还有十分钟,利亚就要见到她的初中同学了。他们已经有二十年没联系了,她只知道,当年他没考上高中,在把所有的书都撕碎扔到护城河里之后,就消失不见了。
在人群涌动的火车站出口,利亚等着他,不知道他怎么知道自己的联系方式的,他先是加她微信好友,然后就说要到利亚所在的城市看她。
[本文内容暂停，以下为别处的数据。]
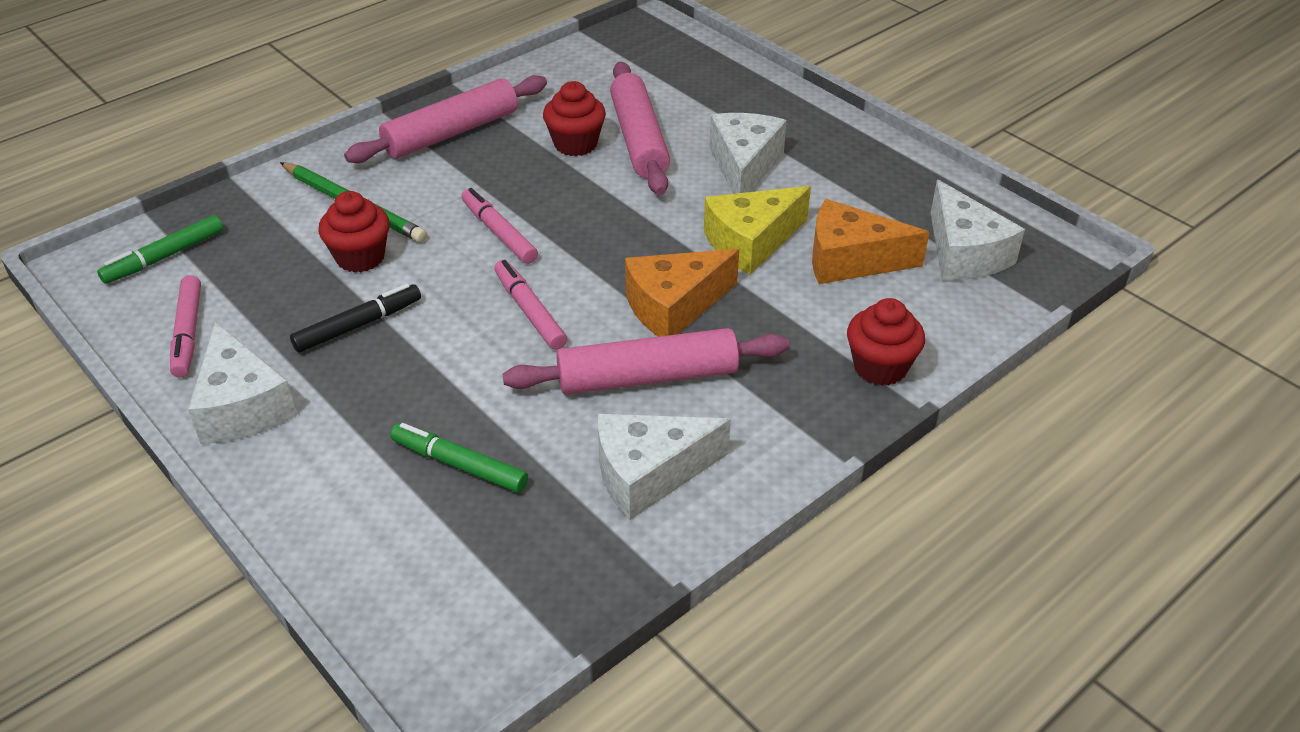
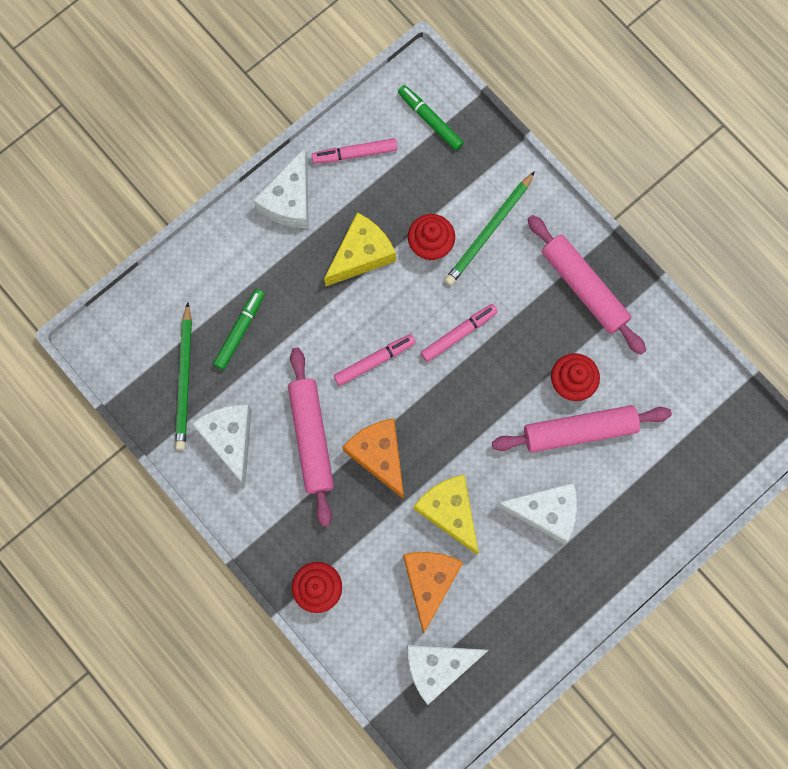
camera: 90 degrees right, 35 degrees up
white cheese [188,322,297,444] -> white cheese turned 45 degrees counterclockwise [253,148,309,228]
black marker [290,283,421,352] -> yellow cheese [324,213,396,286]
none -> green pencil [175,302,192,450]

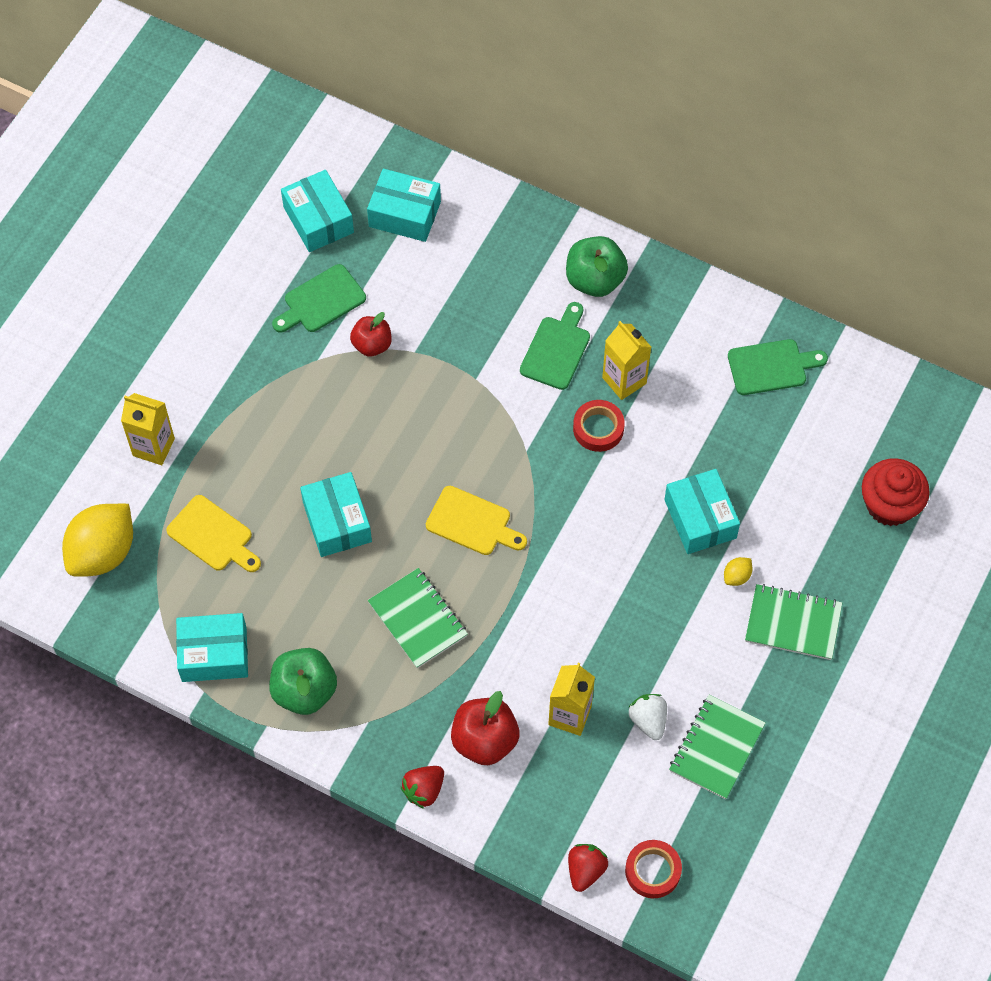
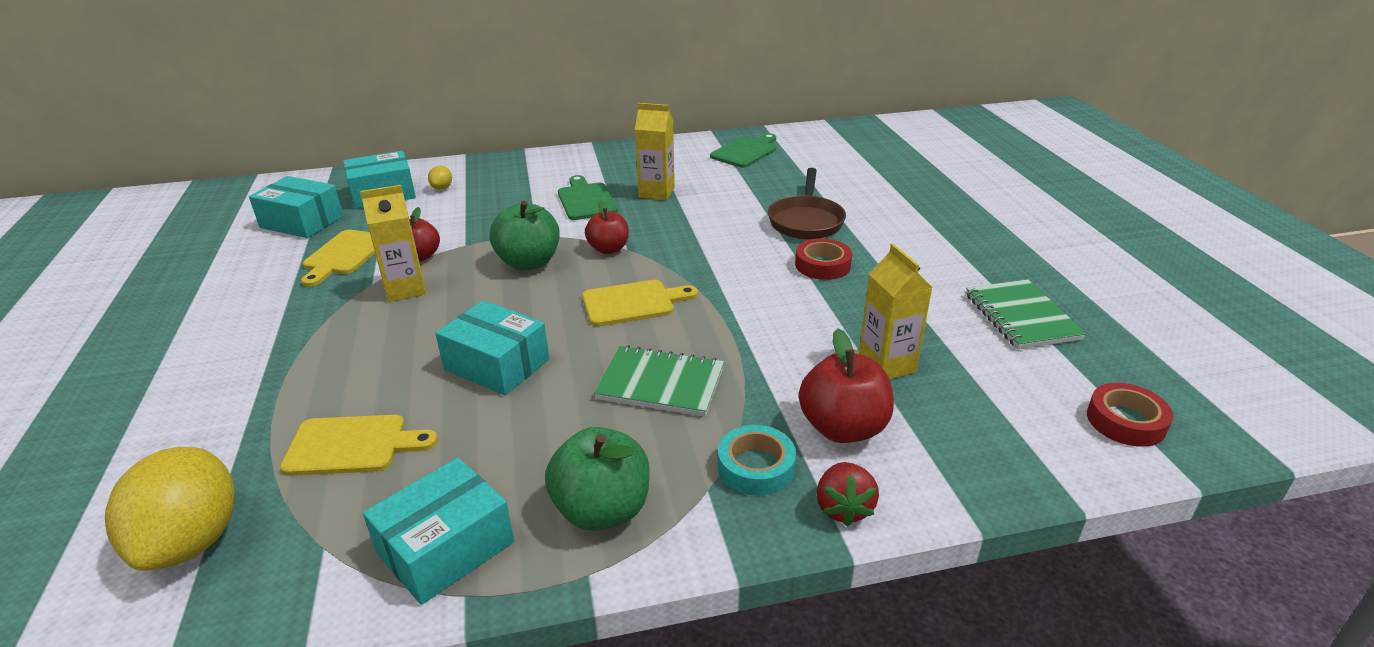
camera: 40 degrees left, 30 degrees down
yellow carton [121,393,175,465] -> yellow carton moved to [360,185,426,302]
green cutting board [272,264,366,333] -> yellow cutting board [301,230,375,287]
green apple [566,236,628,297] -> green apple moved to [489,201,560,270]
red strawberry [568,844,608,892] -> none
red tape [573,400,625,452] -> red tape moved to [795,238,852,280]
white strawberry [628,694,667,740] -> none
turquoise box [664,469,740,554] -> brown pan [768,168,846,239]
yellow lemon [724,557,753,586] -> yellow lemon moved to [428,166,452,190]
green notebook [745,584,842,660] -> none
red cupcake [862,458,930,526] -> none
none -> red apple [585,200,629,254]
none -> turquoise tape [718,425,796,496]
他先认出了她,一个声音越过十几个脑袋钻进利亚的耳朵:“丫丫,我在这!”利亚初听还以为喊的不是自己,但当她朝声音的源头望去时,一眼就看到了盯着自己的那双眼睛,目光猛烈地发射而来,她立刻确定那个声音是在喊自己。同时,她听到“丫丫”这个名字,不禁一惊,似乎明白了什么。对,就是他,是他没错了。
他走近她,她说:“你是李茁凡?”
“是啊,你难道不认识我了?”
“有点认不出来了,你变化很大,除了跟过去的自己有点神似外,好像变了个人似的。”
“神似?我还和以前一样笨是吗?还好,我应该没有丢掉自己的灵魂。”
“这是什么意思?”
“没什么没什么,你还好吗,丫丫?”
“还好吧。你怎么还这么叫我,这里的人都不这么叫我,谁也不知道我还有个这个名字,突然觉得好陌生。”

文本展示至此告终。